Ger Manley (born 13 January 1968) is an Irish former hurler and Gaelic footballer. At club level he played with Inniscarra, Midleton and Muskerry and was also a member of the Cork senior hurling team.

Playing career

Manley first played Gaelic football and hurling with the Inniscarra club. He won a Mid Cork JAFC title with the club in 1989, while he also lined out with the Muskerry divisional team as a dual player. Manley first appeared on the inter-county scene as a member of the Cork minor team that won the 1985 All-Ireland MHC title. He progressed onto the under-21 team and was at centre-forward on the team that beat Kilkenny in the 1988 All-Ireland under-21 final. Manley made his senior team debut againts Waterford during the 1987–88 league, however, it took a number of years before he established himself on the team. In the meantime, he won an All-Ireland JFC with the Cork junior football team in 1990. Manley won a Munster SHC in 1992, however, Cork lost the subsequent All-Ireland final to Kilkenny. He added a National League title to his collection in 1993. Manley ended his club career as a goalkeeper with Midleton.

Management career

Manley first became involved in team management and coaching at various level with Midleton. He was a selector with the Cork under-21 hurling team that was beaten by Tipperary in the 2007 All-Ireland minor final. Manley subsequently spent two years as manager of the team. He later took charge of a number of club sides, including Kilbree and Slieve Bloom.

** Provided information **
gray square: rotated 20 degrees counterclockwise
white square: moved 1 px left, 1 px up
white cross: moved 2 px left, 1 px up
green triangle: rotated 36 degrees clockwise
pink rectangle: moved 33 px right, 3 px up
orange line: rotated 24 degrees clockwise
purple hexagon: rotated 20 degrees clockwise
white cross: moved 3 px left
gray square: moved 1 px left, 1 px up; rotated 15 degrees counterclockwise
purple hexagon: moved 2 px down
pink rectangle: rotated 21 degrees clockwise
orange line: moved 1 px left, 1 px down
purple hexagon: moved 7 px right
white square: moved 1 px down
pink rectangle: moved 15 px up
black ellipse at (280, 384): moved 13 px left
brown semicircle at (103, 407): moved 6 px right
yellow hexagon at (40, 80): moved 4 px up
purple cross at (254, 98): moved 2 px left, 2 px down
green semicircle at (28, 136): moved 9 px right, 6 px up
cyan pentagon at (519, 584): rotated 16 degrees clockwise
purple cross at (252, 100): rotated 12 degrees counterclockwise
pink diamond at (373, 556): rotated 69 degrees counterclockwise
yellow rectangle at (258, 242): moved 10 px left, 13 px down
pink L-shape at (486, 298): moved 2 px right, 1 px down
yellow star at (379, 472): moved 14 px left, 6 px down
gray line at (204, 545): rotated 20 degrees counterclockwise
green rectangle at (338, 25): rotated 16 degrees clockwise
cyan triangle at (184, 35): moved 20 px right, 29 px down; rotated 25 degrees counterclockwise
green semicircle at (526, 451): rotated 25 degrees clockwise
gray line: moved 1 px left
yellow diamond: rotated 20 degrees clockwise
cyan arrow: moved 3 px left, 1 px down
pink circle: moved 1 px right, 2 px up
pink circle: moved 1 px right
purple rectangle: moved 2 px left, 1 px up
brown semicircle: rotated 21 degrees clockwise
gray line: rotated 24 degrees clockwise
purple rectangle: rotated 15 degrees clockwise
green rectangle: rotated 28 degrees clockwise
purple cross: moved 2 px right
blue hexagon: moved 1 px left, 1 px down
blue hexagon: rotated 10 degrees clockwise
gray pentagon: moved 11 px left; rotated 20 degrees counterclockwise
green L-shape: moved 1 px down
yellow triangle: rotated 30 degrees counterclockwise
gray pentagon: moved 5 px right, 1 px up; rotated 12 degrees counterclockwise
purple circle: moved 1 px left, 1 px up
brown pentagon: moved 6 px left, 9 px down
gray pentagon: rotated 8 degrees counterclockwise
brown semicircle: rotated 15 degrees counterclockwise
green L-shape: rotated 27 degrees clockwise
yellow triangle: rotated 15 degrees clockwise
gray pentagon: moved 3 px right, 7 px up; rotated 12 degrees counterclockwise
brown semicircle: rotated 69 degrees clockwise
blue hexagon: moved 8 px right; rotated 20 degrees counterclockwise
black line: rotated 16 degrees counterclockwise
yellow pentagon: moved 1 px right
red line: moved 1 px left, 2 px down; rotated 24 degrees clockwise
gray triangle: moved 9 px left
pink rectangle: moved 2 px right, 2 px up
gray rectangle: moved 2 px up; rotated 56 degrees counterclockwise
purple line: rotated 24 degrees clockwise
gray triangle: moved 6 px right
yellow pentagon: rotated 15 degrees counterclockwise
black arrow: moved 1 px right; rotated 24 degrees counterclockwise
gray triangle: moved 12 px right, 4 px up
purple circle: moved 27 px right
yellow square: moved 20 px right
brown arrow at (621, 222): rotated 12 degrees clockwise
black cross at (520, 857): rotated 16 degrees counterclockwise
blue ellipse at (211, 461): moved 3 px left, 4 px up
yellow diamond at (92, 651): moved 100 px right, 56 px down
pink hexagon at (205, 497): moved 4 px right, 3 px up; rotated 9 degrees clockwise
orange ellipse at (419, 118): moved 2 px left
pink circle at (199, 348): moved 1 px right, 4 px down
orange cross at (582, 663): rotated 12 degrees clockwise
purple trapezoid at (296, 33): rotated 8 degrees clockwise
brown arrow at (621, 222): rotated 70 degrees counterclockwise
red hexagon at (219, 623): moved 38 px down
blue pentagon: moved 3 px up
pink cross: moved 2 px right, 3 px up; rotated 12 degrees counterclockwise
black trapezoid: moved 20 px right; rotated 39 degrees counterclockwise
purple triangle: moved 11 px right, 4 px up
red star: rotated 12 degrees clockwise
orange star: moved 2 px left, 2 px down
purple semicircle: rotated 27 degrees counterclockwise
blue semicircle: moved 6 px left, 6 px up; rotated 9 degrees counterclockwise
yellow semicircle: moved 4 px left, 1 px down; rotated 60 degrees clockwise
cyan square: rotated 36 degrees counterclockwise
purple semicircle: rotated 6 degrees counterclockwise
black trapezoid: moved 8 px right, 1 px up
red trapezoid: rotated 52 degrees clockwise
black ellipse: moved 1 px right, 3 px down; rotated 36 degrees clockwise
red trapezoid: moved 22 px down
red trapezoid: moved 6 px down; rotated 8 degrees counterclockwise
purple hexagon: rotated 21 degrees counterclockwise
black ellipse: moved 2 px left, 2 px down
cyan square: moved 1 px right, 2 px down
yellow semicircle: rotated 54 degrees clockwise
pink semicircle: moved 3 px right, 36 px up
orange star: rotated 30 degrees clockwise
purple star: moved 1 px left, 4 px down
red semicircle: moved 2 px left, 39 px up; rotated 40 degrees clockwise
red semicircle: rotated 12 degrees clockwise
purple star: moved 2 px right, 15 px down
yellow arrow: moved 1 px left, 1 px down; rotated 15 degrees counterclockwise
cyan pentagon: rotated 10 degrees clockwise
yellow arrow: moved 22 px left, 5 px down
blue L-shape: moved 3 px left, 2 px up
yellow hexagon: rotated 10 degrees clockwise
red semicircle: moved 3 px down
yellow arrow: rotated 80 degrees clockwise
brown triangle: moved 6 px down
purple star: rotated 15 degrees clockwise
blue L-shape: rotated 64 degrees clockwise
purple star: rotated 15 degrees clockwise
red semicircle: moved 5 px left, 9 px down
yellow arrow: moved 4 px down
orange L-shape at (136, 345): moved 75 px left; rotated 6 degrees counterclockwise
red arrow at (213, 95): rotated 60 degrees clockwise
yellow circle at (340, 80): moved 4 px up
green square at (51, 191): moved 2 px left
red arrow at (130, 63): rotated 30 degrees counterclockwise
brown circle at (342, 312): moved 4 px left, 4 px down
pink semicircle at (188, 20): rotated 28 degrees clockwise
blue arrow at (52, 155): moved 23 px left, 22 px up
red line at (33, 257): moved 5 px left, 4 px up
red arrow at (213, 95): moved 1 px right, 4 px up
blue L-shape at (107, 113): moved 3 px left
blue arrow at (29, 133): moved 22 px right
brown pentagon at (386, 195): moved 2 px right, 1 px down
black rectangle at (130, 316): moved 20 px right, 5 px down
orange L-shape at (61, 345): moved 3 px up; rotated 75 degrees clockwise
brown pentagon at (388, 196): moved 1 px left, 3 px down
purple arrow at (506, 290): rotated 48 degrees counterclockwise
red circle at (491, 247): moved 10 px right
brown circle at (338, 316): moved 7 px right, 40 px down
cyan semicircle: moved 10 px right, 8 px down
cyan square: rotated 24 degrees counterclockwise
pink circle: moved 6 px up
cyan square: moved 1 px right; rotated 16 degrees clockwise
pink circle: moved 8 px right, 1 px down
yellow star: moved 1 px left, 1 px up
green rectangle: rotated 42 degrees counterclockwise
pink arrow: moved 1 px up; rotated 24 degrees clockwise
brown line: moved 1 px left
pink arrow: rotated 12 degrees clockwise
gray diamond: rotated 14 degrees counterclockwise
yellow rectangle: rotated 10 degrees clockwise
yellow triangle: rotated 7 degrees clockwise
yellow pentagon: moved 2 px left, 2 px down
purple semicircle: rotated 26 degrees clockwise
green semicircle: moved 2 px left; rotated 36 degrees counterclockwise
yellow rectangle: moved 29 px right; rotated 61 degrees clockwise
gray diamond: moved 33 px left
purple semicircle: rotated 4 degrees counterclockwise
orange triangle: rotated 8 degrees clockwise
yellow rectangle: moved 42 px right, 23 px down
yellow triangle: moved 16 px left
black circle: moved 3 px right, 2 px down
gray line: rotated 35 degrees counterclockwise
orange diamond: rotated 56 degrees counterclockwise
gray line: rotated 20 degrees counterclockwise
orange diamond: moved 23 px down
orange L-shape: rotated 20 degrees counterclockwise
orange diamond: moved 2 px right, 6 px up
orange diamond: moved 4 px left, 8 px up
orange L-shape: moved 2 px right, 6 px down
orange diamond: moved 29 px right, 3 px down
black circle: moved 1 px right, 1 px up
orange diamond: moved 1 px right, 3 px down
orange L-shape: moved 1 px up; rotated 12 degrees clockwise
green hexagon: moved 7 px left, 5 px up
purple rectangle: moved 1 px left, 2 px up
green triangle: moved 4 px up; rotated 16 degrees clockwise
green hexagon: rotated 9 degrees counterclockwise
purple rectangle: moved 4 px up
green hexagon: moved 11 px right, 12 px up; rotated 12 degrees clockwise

** To do **
List the clubs and teams the biography of Ger Manley says he played with at club level.

** Solution for this problem **
Inniscarra, Midleton, Muskerry